Wednesday, December 12, 2018

Rethinking Steph Curry

     This is a short and special edition of the blog. My need to write is generated by a news story I read on ESPN.com. It involves my favorite basketball player, Steph Curry. 

     On a podcast recently, Curry doubted if the 1969 moon landing was real and not staged. Others, like long-time player Vince Carter and ESPN commentator Jalen Rose concurred with Curry’s assessment.

     I was dumbfounded. I could not believe the garbage coming from Curry. NASA certainly didn’t, as they immediately offered Curry a tour of their facility in Houston, full of moon rocks and the Apollo 13 mission control room.

     Coupled with Kyrie Irving’s pronouncement that he questioned if the Earth was really round, Curry’s statements made me think of  a number of things.

     First, why do I put these athletes on a pedestal? The answer is because they have superior athletic ability. 

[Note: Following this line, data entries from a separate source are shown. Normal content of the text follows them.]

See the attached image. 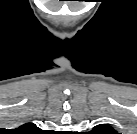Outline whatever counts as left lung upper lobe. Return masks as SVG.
I'll list each match as a JSON object with an SVG mask.
<instances>
[{"instance_id":"5c2ea615","label":"left lung upper lobe","mask_w":137,"mask_h":134,"mask_svg":"<svg viewBox=\"0 0 137 134\" xmlns=\"http://www.w3.org/2000/svg\"><path fill=\"white\" fill-rule=\"evenodd\" d=\"M91 134H117V132L109 125L99 124L93 128Z\"/></svg>"}]
</instances>
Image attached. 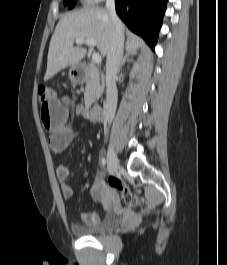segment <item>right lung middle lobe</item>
Wrapping results in <instances>:
<instances>
[{
    "mask_svg": "<svg viewBox=\"0 0 227 265\" xmlns=\"http://www.w3.org/2000/svg\"><path fill=\"white\" fill-rule=\"evenodd\" d=\"M64 2L65 4L69 3L70 4L69 8H72L75 5L76 0H64Z\"/></svg>",
    "mask_w": 227,
    "mask_h": 265,
    "instance_id": "obj_1",
    "label": "right lung middle lobe"
}]
</instances>
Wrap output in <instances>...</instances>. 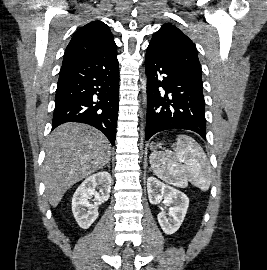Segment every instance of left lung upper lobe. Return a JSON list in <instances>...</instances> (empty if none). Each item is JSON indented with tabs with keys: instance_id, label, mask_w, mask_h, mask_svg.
Instances as JSON below:
<instances>
[{
	"instance_id": "left-lung-upper-lobe-1",
	"label": "left lung upper lobe",
	"mask_w": 267,
	"mask_h": 270,
	"mask_svg": "<svg viewBox=\"0 0 267 270\" xmlns=\"http://www.w3.org/2000/svg\"><path fill=\"white\" fill-rule=\"evenodd\" d=\"M148 47L202 81L197 49L189 37L174 25H162Z\"/></svg>"
}]
</instances>
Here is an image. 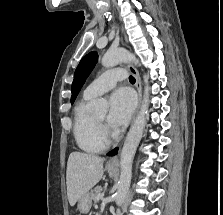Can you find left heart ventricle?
I'll list each match as a JSON object with an SVG mask.
<instances>
[{"instance_id": "1", "label": "left heart ventricle", "mask_w": 223, "mask_h": 215, "mask_svg": "<svg viewBox=\"0 0 223 215\" xmlns=\"http://www.w3.org/2000/svg\"><path fill=\"white\" fill-rule=\"evenodd\" d=\"M95 117L102 122L103 124L106 125L107 130H108V137L111 138V133H112V129L106 124V112H101L97 115H95Z\"/></svg>"}]
</instances>
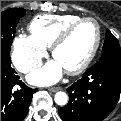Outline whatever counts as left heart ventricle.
<instances>
[{
  "label": "left heart ventricle",
  "mask_w": 121,
  "mask_h": 121,
  "mask_svg": "<svg viewBox=\"0 0 121 121\" xmlns=\"http://www.w3.org/2000/svg\"><path fill=\"white\" fill-rule=\"evenodd\" d=\"M96 39V29L93 23L85 22L79 25L68 40L61 45L55 54V59L66 70L77 67L87 56Z\"/></svg>",
  "instance_id": "obj_1"
}]
</instances>
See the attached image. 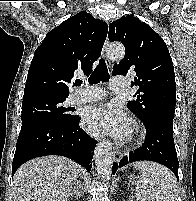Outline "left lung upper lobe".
Listing matches in <instances>:
<instances>
[{
  "label": "left lung upper lobe",
  "instance_id": "obj_1",
  "mask_svg": "<svg viewBox=\"0 0 196 201\" xmlns=\"http://www.w3.org/2000/svg\"><path fill=\"white\" fill-rule=\"evenodd\" d=\"M109 40L120 41L125 57L114 65L113 75L136 72L138 86L127 107L144 125L156 119L172 120L176 105L173 62L163 39L147 24L127 15L109 25Z\"/></svg>",
  "mask_w": 196,
  "mask_h": 201
}]
</instances>
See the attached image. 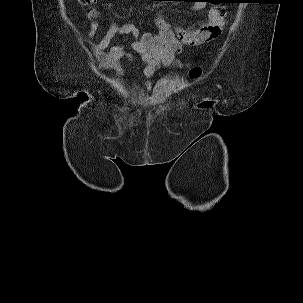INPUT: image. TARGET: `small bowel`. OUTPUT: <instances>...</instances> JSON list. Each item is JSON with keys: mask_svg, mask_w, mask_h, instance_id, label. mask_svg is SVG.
Listing matches in <instances>:
<instances>
[{"mask_svg": "<svg viewBox=\"0 0 303 303\" xmlns=\"http://www.w3.org/2000/svg\"><path fill=\"white\" fill-rule=\"evenodd\" d=\"M110 8V4L104 5ZM91 21L88 35L93 37L100 26L101 12L91 9L88 14ZM157 28L156 34H140L139 29L132 23L119 25L112 23L104 36L92 46L99 65L114 71L116 76L124 73L122 60H133L132 54L127 52L123 45L111 46L112 39L120 35L124 39L134 38L132 49L140 56L145 64L143 75L145 79L151 78L161 66H179L178 56L183 52V44H200L216 38L224 26V14L218 9L209 12L208 19L200 25L189 28L178 27L173 30L172 25L161 15L154 18Z\"/></svg>", "mask_w": 303, "mask_h": 303, "instance_id": "small-bowel-1", "label": "small bowel"}]
</instances>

     However, little is known about them other than their charitable endeavors or edited sound bites. We want to believe that if they sound sincere and coherent, they must be quite intelligent and knowledgeable. 

     I harken back to my childhood team—the New York Knicks of the late 1960’s and early 1970’s. They were as cerebral a team as ever may have been. Bill Bradley, Princeton grad, Rhodes Scholar, U.S. Senator. Dick Barnett achieved his Ph.D. Walt Frazier uses words that Columbia Law grad, the late Howard Cosell, would understand. Earl Monroe, a successful businessman. Dave De Busschere, a GM and President of the Nets. Phil Jackson, the Zen Master as he was called, so well read and gifted. He coached the Chicago Bulls and Los 
Angeles Lakers to a record number of Championships.

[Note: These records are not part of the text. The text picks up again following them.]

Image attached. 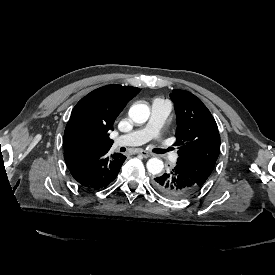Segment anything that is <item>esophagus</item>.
Returning <instances> with one entry per match:
<instances>
[{
  "mask_svg": "<svg viewBox=\"0 0 275 275\" xmlns=\"http://www.w3.org/2000/svg\"><path fill=\"white\" fill-rule=\"evenodd\" d=\"M139 154H141L144 158H149L151 155L145 150H140Z\"/></svg>",
  "mask_w": 275,
  "mask_h": 275,
  "instance_id": "1",
  "label": "esophagus"
}]
</instances>
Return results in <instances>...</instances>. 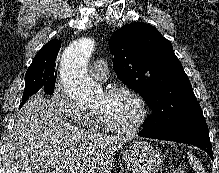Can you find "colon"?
Masks as SVG:
<instances>
[{
    "label": "colon",
    "mask_w": 219,
    "mask_h": 173,
    "mask_svg": "<svg viewBox=\"0 0 219 173\" xmlns=\"http://www.w3.org/2000/svg\"><path fill=\"white\" fill-rule=\"evenodd\" d=\"M170 173H186L182 168L172 169Z\"/></svg>",
    "instance_id": "1"
}]
</instances>
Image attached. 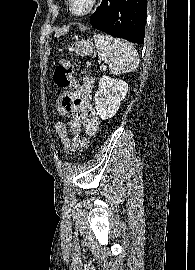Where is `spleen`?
<instances>
[{
  "label": "spleen",
  "instance_id": "spleen-1",
  "mask_svg": "<svg viewBox=\"0 0 195 270\" xmlns=\"http://www.w3.org/2000/svg\"><path fill=\"white\" fill-rule=\"evenodd\" d=\"M99 59L109 65L111 74L134 71L139 65L137 50L128 42L104 34L94 35Z\"/></svg>",
  "mask_w": 195,
  "mask_h": 270
}]
</instances>
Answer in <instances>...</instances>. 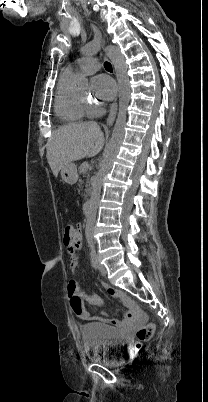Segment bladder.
Returning a JSON list of instances; mask_svg holds the SVG:
<instances>
[{
  "label": "bladder",
  "mask_w": 208,
  "mask_h": 402,
  "mask_svg": "<svg viewBox=\"0 0 208 402\" xmlns=\"http://www.w3.org/2000/svg\"><path fill=\"white\" fill-rule=\"evenodd\" d=\"M81 330L88 358L103 364L115 363L113 357L122 351L125 342L116 328L109 324L93 323L82 326Z\"/></svg>",
  "instance_id": "1"
}]
</instances>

     Then there were Bill Russell, Kareem Abdul Jabbar and Bill Walton, big men with intelligence and pride. Len Elmore of the Indiana Pacers, is a lawyer. Jay Bilas, one of the foremost experts on college basketball, is a practicing attorney. NBC’s Chris Collinsworth graduated law school. Baseball’s Tony La Russa, a Hall of Fame manager, did, too. Alan Page, a defensive lineman on the Purple People Eaters of the Minnesota Vikings in the late 1960’s, became a recognized justice on the Minnesota Supreme Court. 

     My sights are high when I listen to people talk. I have so much respect for Colin Kaepernick and his beliefs and how he expressed them. Which is why I resent his obvious blackball from the NFL.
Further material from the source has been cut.